I do not think that any member of this Committee or any Member of Parliament, of either party, would object to criminalising technology being used for a particular fraudulent purpose. In addition to the protection afforded by the statutory obligation to consult, there is also the fact that this can only be a summary offence, which severely limits the maximum penalty that may be applied.

Photo of Alex Norris Alex Norris Shadow Minister (Home Office) (Policing)

I am very grateful to the Minister for giving way. He is being very generous. I completely agree that there is not a person in this building—including, I suspect, the mice on the Terrace—who think that it is a bad idea to have powers that restrict fraudulent use of electronic communications. The problem is that in the previous debate the test for that was good reason and then we would rely on the court. In the eyes of Government, therefore, it is clearly not black and white whether it is fraud and they may well rely on others to define that. In order to get through the blockage, perhaps the Minister could think about that in the context of the assurances he gave on good reason to my hon. Friend the Member for Bootle. That would probably be enough for me at this point.

Photo of Chris Philp Chris Philp The Minister of State, Home Department

I can certainly confirm that where someone possesses technology for a good and legitimate reason, by definition it would not be getting used for a purpose connected with fraud. I can also confirm that where someone possesses communications technology for a legitimate purpose and not for use in connection with fraud, we would not expect that to ever be criminalised, either through offences created via this clause or in any other way. I hope that assures the shadow Minister.

Subsection 4 says:

“The regulations may—

(a) contain exceptions or defences” of exactly the kind that we have created in clauses 1 to 4 already.

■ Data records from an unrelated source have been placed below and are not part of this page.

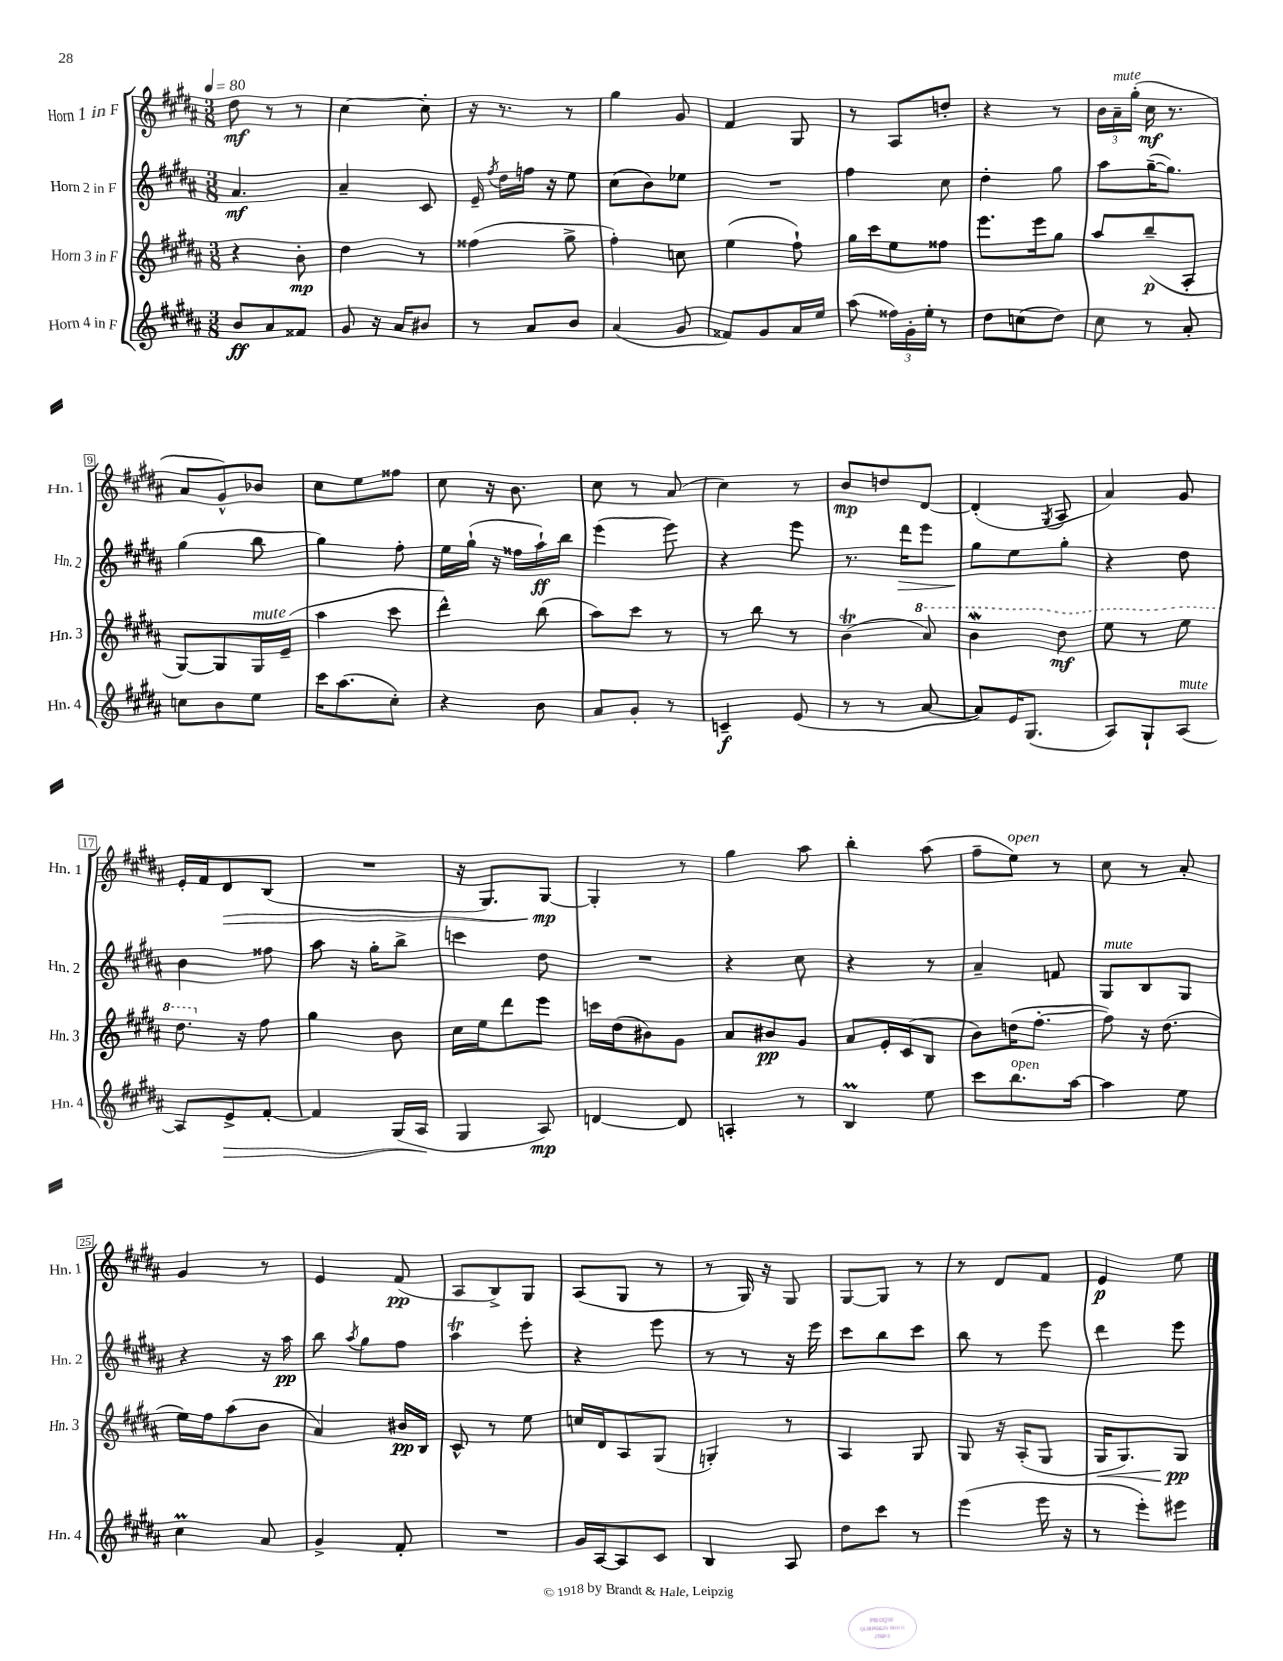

**kern	**kern	**kern	**kern
*staff4	*staff3	*staff2	*staff1
*clefG2	*clefG2	*clefG2	*clefG2
*k[f#c#g#d#a#]	*k[f#c#g#d#a#]	*k[f#c#g#d#a#]	*k[f#c#g#d#a#]
*M3/8	*M3/8	*M3/8	*M3/8
*MM80	*MM80	*MM80	*MM80
8b	4r	4.a#	8dd#
8a#	.	.	8r
8f##	8b'	.	8r
=	=	=	=
8g#	4dd#	4a#~	[4cc#
16r	.	.	.
16a#	.	.	.
8b#	8r	8c#	8cc#']
=	=	=	=
8r	(4ff##	16e~	16r
.	.	8qff#	.
.	.	16dd#	8.r
8a#	.	16ff	.
.	.	16r	.
8b	8gg#^	8ee	8r
=	=	=	=
(4a#	4ff#')	(8cc#	4gg#
.	.	8b)	.
8g#	8cc	8ee-	8g#
=	=	=	=
8f##)	(4ee	4.r	4f#
8g#	.	.	.
16a#	8ff#`)	.	8G#
16ee	.	.	.
=	=	=	=
(8aa#	16gg#	4ff#	8r
.	16ccc#	.	.
24ff##)	8ee	.	8A#
24g#'	.	.	.
24ee'	.	.	.
8r	8ff##	8cc#	8dd'
=	=	=	=
8dd#	8.eee	4dd#'	4r
(8cc	.	.	.
.	16eee	.	.
8dd#)	8gg#	8gg#	8r
=	=	=	=
8cc#	8aa#	8aa#	24b
.	.	.	24a#~
.	.	.	(24gg#'
8r	(8bb~	([16gg#~	16cc#
.	.	8.gg#])	8.r
8a#'	8A#'	.	.
=	=	=	=
8cc	[8G#)	(4gg#	8a#
8b	8G#]	.	8g#^^)
8ee	16G#	8bb	8b-
.	(16e~	.	.
=	=	=	=
16ccc#	4aa#	4gg#)	8cc#
(8.aa#	.	.	.
.	.	.	8ee
8cc#')	8ccc#	8ff#'	8ff##
=	=	=	=
4r	4ddd#^^)	16ee	8cc#
.	.	(16gg#`	.
.	.	16r	16r
.	.	16ff##	8.b
8b	(8bb	16aa#`)	.
.	.	16bb	.
=	=	=	=
8a#	8aa#)	(4eee	8cc#
8g#'	8ccc#	.	8r
8r	8r	8eee)	(8a#
=	=	=	=
4c~	8r	4r	4cc#)
.	8bb	.	.
(8e	8r	8eee	8r
=	=	=	=
8r	(4b	8.r	8b
8r	.	.	8dd
.	.	16ddd#	.
[8a#	8aa#)	8eee	[8d#
=	=	=	=
8a#])	4bb	8gg#	(4d#']
16e	.	8ee	.
(8.G#	.	.	.
.	.	.	8qG#
.	8ddd#	8gg#'	8A#
=	=	=	=
8A#)	8eee	4r	4a#)
8G#`	8r	.	.
[8A#	8eee	8dd#	8g#
=	=	=	=
8A#]	8.ddd#	4b	16e'
.	.	.	16f#
8e^	.	.	8d#
.	16r	.	.
[8f#'	8ff#	8ff##	(8B
=	=	=	=
4f#]	4gg#	8aa#	4.r
.	.	16r	.
.	.	16gg#'	.
(16G#	8b	8bb^	.
16A#	.	.	.
=	=	=	=
4G#	16cc#	4ccc	16r
.	16ee	.	8.G#)
.	8ddd#	.	.
8A#)	8eee	8dd#	[8G#
=	=	=	=
[4d	16ccc	4.r	4G#']
.	(16dd#	.	.
.	8b#)	.	.
8d]	8g#	.	8r
=	=	=	=
4A'	8a#	4r	4gg#
.	8b#	.	.
8r	8g#	8cc#	8aa#
=	=	=	=
4B	8a#	4r	4bb'
.	16e'	.	.
.	(16c#	.	.
8ee	8B	8r	(8aa#
=	=	=	=
8ccc#	8b)	4a#~	8ff#~
8.bb	(16dd	.	8ee)
.	[8.ff#'	.	.
.	.	8f	8r
[16aa#	.	.	.
=	=	=	=
4aa#]	8ff#])	8G#	8cc#
.	16r	8B	8r
.	(8.dd#	.	.
8ee	.	8G#	8a#'
=	=	=	=
4cc#	16ee)	4r	4g#
.	16ff#	.	.
.	(8aa#	.	.
8a#	8b	16r	8r
.	.	16aa#	.
=	=	=	=
4g#^	4a#)	8bb	4e
.	.	8qaa#	.
.	.	8gg#	.
8f#'	16b#	8ff#	(8f#
.	16B	.	.
=	=	=	=
4.r	8c#^^	4aa#	8A#
.	8r	.	8B^)
.	8ee	8eee'	8G#
=	=	=	=
16g#	16cc	4r	(8A#
[16A#	16d#	.	.
8A#]	8A#	.	8G#
8c#	(8G#	8eee	8r
=	=	=	=
4B	4G')	8r	8r
.	.	8r	16G#)
.	.	.	16r
8A#	8r	16r	8G#
.	.	16eee	.
=	=	=	=
8dd#	4A#	8ccc#	[8G#
8ccc#	.	8bb	8G#]
8r	8G#	8ccc#	8r
=	=	=	=
(4eee	8G#	8bb	8r
.	16r	8r	8d#
.	(16A#'	.	.
16eee	8G#	8eee	8f#
16r	.	.	.
=	=	=	=
8r	16G#	4ddd#	4e
.	8.G#)	.	.
8eee')	.	.	.
8eee#	8G#	8eee	8ee
==	==	==	==
*-	*-	*-	*-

I hope that the assurance I have given, which will be in Hansard, combined with the narrow nature of this, the narrow scope of the ability to create offences, the statutory duty to consult, and the fact that it is a summary offence, meaning that the maximum term is six months at the moment—all those things taken together—will give the shadow Minister assurance on the questions that he is raising.

Question put and agreed to.

Clause 8 accordingly ordered to stand part of the Bill.